I would be remiss to skip over mentioning coffee as it relates to Melbourne. This city is sophisticated and prides itself on being one of the best coffee cities in the world. We heard that baristas can make serious money - it's a profession, not an in-between job, thank you very much! Everywhere you turn there are tiny charming cafes, it's awesome. So how was the coffee? Well... I only drink decaf, so I couldn't try the top end of what was available. But what I did have was pretty darn good.  


On Friday, we packed up and headed to the airport to fly up to Sydney. I had been really looking forward to Sydney, as do many other people - it's a more popular tourist destination then Melbourne, but that wasn't always the case. Historically, Melbourne was the place to be, a thriving city with a global eye on it. Now apparently there's some friendly competition between the two cities, so much so that when it was time to decide where the capital of Australia should be, neither city would give up the fight, so the capital was put in a small city in between them called Canberra.

The beautiful Sydney Opera House.

The beautiful Sydney Opera House.

The sight-seeing in Sydney did not disappoint! The Opera House is beautiful (we saw La Boheme!), we climbed the Harbour Bridge and it was great, and there are plenty of beaches and neighborhoods to explore. Not to mention, the melt-your-heart animals at the Featherdale Wildlife Park. On our day-trip to the Blue Mountains we had rain, but it cleared up in the afternoon. In fact, Sydney has been the only city so far on our trip that I wish we'd had one or two extra days to visit. There were a number of other things I wanted to see, but we couldn't fit them in without going crazy.

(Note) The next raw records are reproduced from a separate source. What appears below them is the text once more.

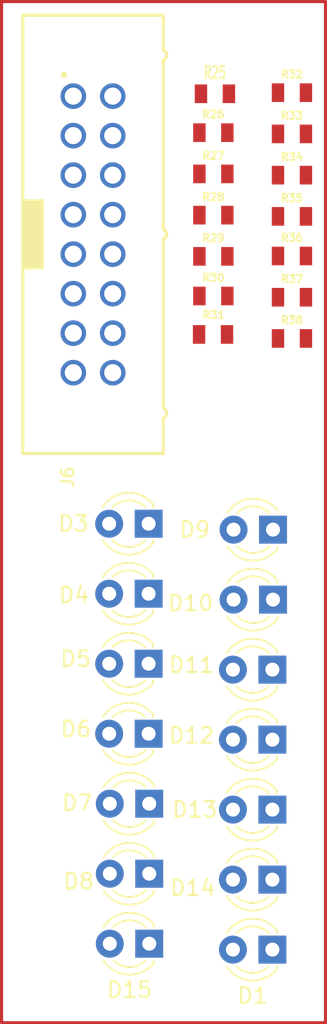
<source format=kicad_pcb>
(kicad_pcb
	(version 20241229)
	(generator "pcbnew")
	(generator_version "9.0")
	(general
		(thickness 1.6)
		(legacy_teardrops no)
	)
	(paper "A4")
	(layers
		(0 "F.Cu" signal)
		(2 "B.Cu" signal)
		(9 "F.Adhes" user "F.Adhesive")
		(11 "B.Adhes" user "B.Adhesive")
		(13 "F.Paste" user)
		(15 "B.Paste" user)
		(5 "F.SilkS" user "F.Silkscreen")
		(7 "B.SilkS" user "B.Silkscreen")
		(1 "F.Mask" user)
		(3 "B.Mask" user)
		(17 "Dwgs.User" user "User.Drawings")
		(19 "Cmts.User" user "User.Comments")
		(21 "Eco1.User" user "User.Eco1")
		(23 "Eco2.User" user "User.Eco2")
		(25 "Edge.Cuts" user)
		(27 "Margin" user)
		(31 "F.CrtYd" user "F.Courtyard")
		(29 "B.CrtYd" user "B.Courtyard")
		(35 "F.Fab" user)
		(33 "B.Fab" user)
		(39 "User.1" user)
		(41 "User.2" user)
		(43 "User.3" user)
		(45 "User.4" user)
	)
	(setup
		(pad_to_mask_clearance 0)
		(allow_soldermask_bridges_in_footprints no)
		(tenting front back)
		(pcbplotparams
			(layerselection 0x00000000_00000000_55555555_5755f5ff)
			(plot_on_all_layers_selection 0x00000000_00000000_00000000_00000000)
			(disableapertmacros no)
			(usegerberextensions no)
			(usegerberattributes yes)
			(usegerberadvancedattributes yes)
			(creategerberjobfile yes)
			(dashed_line_dash_ratio 12.000000)
			(dashed_line_gap_ratio 3.000000)
			(svgprecision 4)
			(plotframeref no)
			(mode 1)
			(useauxorigin no)
			(hpglpennumber 1)
			(hpglpenspeed 20)
			(hpglpendiameter 15.000000)
			(pdf_front_fp_property_popups yes)
			(pdf_back_fp_property_popups yes)
			(pdf_metadata yes)
			(pdf_single_document no)
			(dxfpolygonmode yes)
			(dxfimperialunits yes)
			(dxfusepcbnewfont yes)
			(psnegative no)
			(psa4output no)
			(plot_black_and_white yes)
			(sketchpadsonfab no)
			(plotpadnumbers no)
			(hidednponfab no)
			(sketchdnponfab yes)
			(crossoutdnponfab yes)
			(subtractmaskfromsilk no)
			(outputformat 1)
			(mirror no)
			(drillshape 1)
			(scaleselection 1)
			(outputdirectory "")
		)
	)
	(net 0 "")
	(net 1 "/GND")
	(net 2 "Net-(D3-A)")
	(net 3 "Net-(D4-A)")
	(net 4 "Net-(D5-A)")
	(net 5 "Net-(D6-A)")
	(net 6 "Net-(D7-A)")
	(net 7 "Net-(D8-A)")
	(net 8 "Net-(D9-A)")
	(net 9 "Net-(D10-A)")
	(net 10 "Net-(D11-A)")
	(net 11 "Net-(D12-A)")
	(net 12 "Net-(D13-A)")
	(net 13 "Net-(D14-A)")
	(net 14 "Net-(D15-A)")
	(net 15 "/IN6")
	(net 16 "/IN2")
	(net 17 "/IN3")
	(net 18 "/IN4")
	(net 19 "/IN5")
	(net 20 "/IN7")
	(net 21 "/OUT-01")
	(net 22 "/OUT-02")
	(net 23 "/OUT-03")
	(net 24 "/OUT-04")
	(net 25 "/OUT-05")
	(net 26 "/OUT-06")
	(net 27 "/OUT-07")
	(net 28 "/5V")
	(net 29 "/IN1")
	(net 30 "Net-(D1-A)")
	(footprint "Res_foot:0805" (layer "F.Cu") (at 119.57 52.5316))
	(footprint "Res_foot:0805" (layer "F.Cu") (at 124.63 47.31))
	(footprint "LED_THT:LED_D3.0mm" (layer "F.Cu") (at 115.44 92.22 180))
	(footprint "Res_foot:0805" (layer "F.Cu") (at 124.63 55.1592))
	(footprint "Res_foot:0805" (layer "F.Cu") (at 119.57 55.0792))
	(footprint "Res_foot:0805" (layer "F.Cu") (at 124.63 44.6592))
	(footprint "Res_foot:0805" (layer "F.Cu") (at 119.67 42.0792))
	(footprint "LED_THT:LED_D3.0mm" (layer "F.Cu") (at 123.37 79.1 180))
	(footprint "LED_THT:LED_D3.0mm" (layer "F.Cu") (at 115.44 87.72 180))
	(footprint "Res_foot:0805" (layer "F.Cu") (at 119.57 44.5792))
	(footprint "16pin_frc:61201621621" (layer "F.Cu") (at 111.82 51.12 -90))
	(footprint "LED_THT:LED_D3.0mm" (layer "F.Cu") (at 123.37 97.1 180))
	(footprint "LED_THT:LED_D3.0mm" (layer "F.Cu") (at 123.41 74.6 180))
	(footprint "Res_foot:0805" (layer "F.Cu") (at 124.63 42.0084))
	(footprint "Res_foot:0805" (layer "F.Cu") (at 124.63 52.5084))
	(footprint "LED_THT:LED_D3.0mm" (layer "F.Cu") (at 115.4 69.72 180))
	(footprint "LED_THT:LED_D3.0mm" (layer "F.Cu") (at 115.4 83.22 180))
	(footprint "Res_foot:0805" (layer "F.Cu") (at 119.55 57.5508))
	(footprint "Res_foot:0805" (layer "F.Cu") (at 119.57 49.8808))
	(footprint "Res_foot:0805" (layer "F.Cu") (at 124.63 49.9608))
	(footprint "LED_THT:LED_D3.0mm" (layer "F.Cu") (at 123.37 88.1 180))
	(footprint "LED_THT:LED_D3.0mm" (layer "F.Cu") (at 123.41 70.1 180))
	(footprint "LED_THT:LED_D3.0mm" (layer "F.Cu") (at 115.4 74.22 180))
	(footprint "Res_foot:0805" (layer "F.Cu") (at 119.57 47.23))
	(footprint "Res_foot:0805" (layer "F.Cu") (at 124.63 57.81))
	(footprint "LED_THT:LED_D3.0mm" (layer "F.Cu") (at 123.37 83.6 180))
	(footprint "LED_THT:LED_D3.0mm" (layer "F.Cu") (at 115.44 96.72 180))
	(footprint "LED_THT:LED_D3.0mm" (layer "F.Cu") (at 123.37 92.6 180))
	(footprint "LED_THT:LED_D3.0mm" (layer "F.Cu") (at 115.4 78.72 180))
	(gr_rect
		(start 105.93 36.15)
		(end 126.79 101.8)
		(stroke
			(width 0.2)
			(type solid)
		)
		(fill no)
		(layer "F.Cu")
		(uuid "ce7b859b-62a8-423f-924a-55a9df25511f")
	)
	(embedded_fonts no)
)

</source>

My caveat with all this Sydney praise is that Sydney was actually a lot harder to navigate as a visitor than I thought it would be. It's a sprawly city, it's not particularly walkable, and the streets can be confusing. One morning, we planned to take the subway to our destination and when we arrived at the station, the whole train was closed for the day!! What the heck?

So, in summary, Sydney required some patience. And if I had to pick one of the two cities to live in, it would be Melbourne! 

And Now...

Now we're way up north in the tropics. Here in Port Douglas, it's so humid that nothing outside will dry and we immediately start sweating when we leave the air conditioning. My hair is going crazy!  

This resort area is the gateway to the Great Barrier Reef and the Daintree Rainforest, two awesome World Heritage sites. AND a place to relax by the pool and catch up on some reading. We've been going hard in two great cities, so now I'm glad to have a few quiet days.